Kalsec has waged a two-year fight and spent $800,000 to battle food regulators and meat producers over a fledgling practice of packaging fresh meat with a harmless dose of carbon monoxide.
The gas keeps meat an appealing red for more than 20 days — about twice as long as other popular packaging and far longer than the few days unwrapped meat stays red in a butcher's case.
The red color is the problem, say Kalsec, consumer groups and several lawmakers. The gas not only keeps meat red while on the shelf but after it's spoiled.
They say consumers — who consider color when picking meat — will be fooled into buying spoiled or old meat and not smell trouble until they open the package at home.
The packaging presents "serious consumer deception and food-safety risks," Kalsec says in a filing to the Food and Drug Administration. It wants the practice banned.
The meat industry disputes Kalsec's claims and says it is running a "baseless" scare campaign because carbon monoxide packaging would obliterate a rival Kalsec product.
A family-run firm with 300 employees, Kalsec sells natural colorings, spices and herbs. One of its products is a rosemary extract that meat processors use in packaging that keeps meat a nice red for about half as long as the carbon monoxide-infused packaging.
The meat industry says shoppers are tipped off to bad meat by bulging packages in stores and expired use-or-freeze-by dates. By keeping meat fresh-looking longer, the industry hopes to save millions of dollars a year by selling meat that consumers would have shunned before because of poor color.

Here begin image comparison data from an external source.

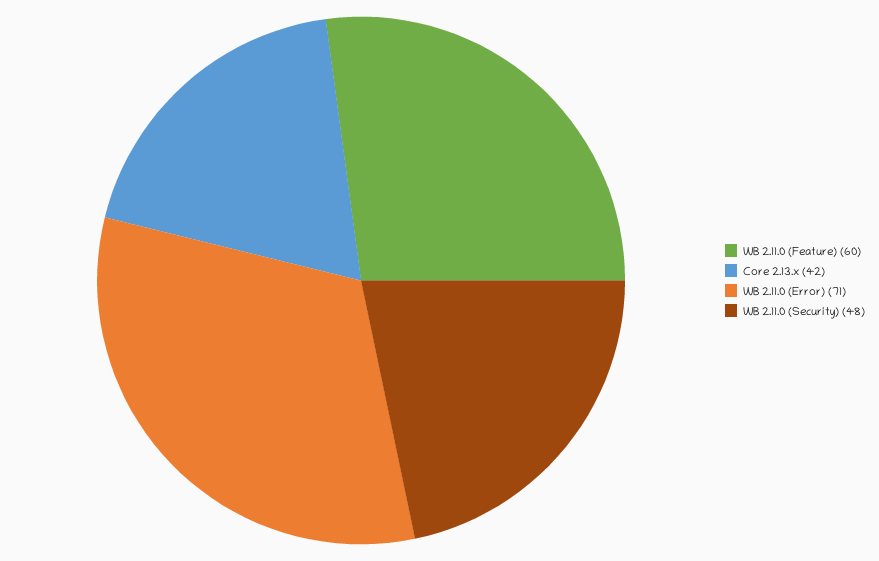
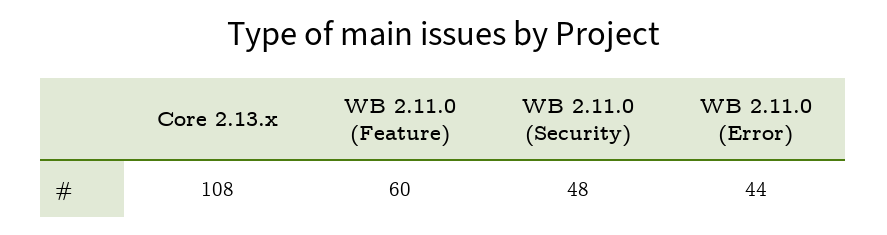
  {
    "WB 2.11.0 (Feature)": 60,
-   "Core 2.13.x": 42,
+   "Core 2.13.x": 108,
-   "WB 2.11.0 (Error)": 71,
+   "WB 2.11.0 (Error)": 44,
    "WB 2.11.0 (Security)": 48
  }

In what foodmakers call "modified atmosphere packaging," a combination of gases — nitrogen, oxygen, carbon dioxide and carbon monoxide — battle the aging effects that regular air has on foods. Leafy-green companies and potato-chipmakers use MAP, but they don't use carbon monoxide. Kalsec's rosemary extract is used by meat producers in a non-carbon-monoxide MAP format.The chair of the House's Oversight and Investigations Subcommittee has co-authored a bill that would require a safety notice on meat, seafood and poultry using carbon monoxide packaging.
He says committee investigators recently found healthy-looking imported fish packaged with carbon monoxide to be decomposed. The proposed notice would warn consumers to "discard any product with an unpleasant odor, slime, or a bulging package."
The FDA has so far allowed carbon monoxide packaging for beef, pork and raw tuna when used as an ingredient in tasteless smoke, used as a preservative.
Other regulators have been tougher. The European Union doesn't allow it for meat and tuna. Canada bans it in fish; Singapore does for fresh tuna.